The chili pepper, however, makes up for its junior status with rapid spread and wild popularity. Within decades of European contact, the New World plant was carried across Europe and into Africa and Asia, adopted widely, and further altered through selective breeding.

Today, the chili pepper is an essential cooking ingredient in places as different as Hungary (where paprika is a national symbol), Ethiopia (where signature spice, berbere, is a mixture of chili powder and half a dozen other substances), and China (where entire cuisines are built around its heat).

In all seven New World sites where chili pepper residue was found, the researchers also detected remnants of corn. That suggests the domestication of the two foods -- still intimately paired in Latin American cuisine -- may have gone hand in hand.

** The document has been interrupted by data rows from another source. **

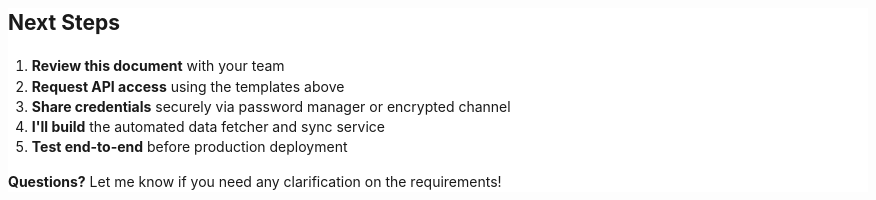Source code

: 
## Next Steps

1. **Review this document** with your team
2. **Request API access** using the templates above
3. **Share credentials** securely via password manager or encrypted channel
4. **I'll build** the automated data fetcher and sync service
5. **Test end-to-end** before production deployment

**Questions?** Let me know if you need any clarification on the requirements!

The study, led by Linda Perry of the Smithsonian Institution, does more than illuminate one aspect of early cooking. It provides details about early plant cultivation in South America, where agriculture emerged independent of its "discovery" in the Fertile Crescent of Mesopotamia.

Chili residue was found in both the Amazon basin and on the coast of Ecuador. Because the plants don't grow in the high, arid regions where advanced Andean cultures evolved, the domestication probably occurred in more primitive, tropical cultures, which then traded domesticated plants across the mountains.

"The usual idea is that the tropical lowlands were mostly on the receiving end, that they were not areas of innovation. Now our findings are beginning to cast doubt on that," said J. Scott Raymond, an archaeologist at the University of Calgary and co-author of the paper. Artifacts he excavated in western Ecuador contained chili residue.

The research also advances techniques in "archaeobiology," a discipline that fuses archaeology and, in this case, botany. Specifically, it shows that the study of microscopic starch granules stuck in the crevices of cooking implements can reveal foods that weren't thought to have enough starch in them to be traceable.

Peppers are in the botanical family Solanaceae, which includes tomatoes, another popular New World plant. A high priority now, Perry said, is to see if there are overlooked and still preserved starches from tomatoes in ancient implements.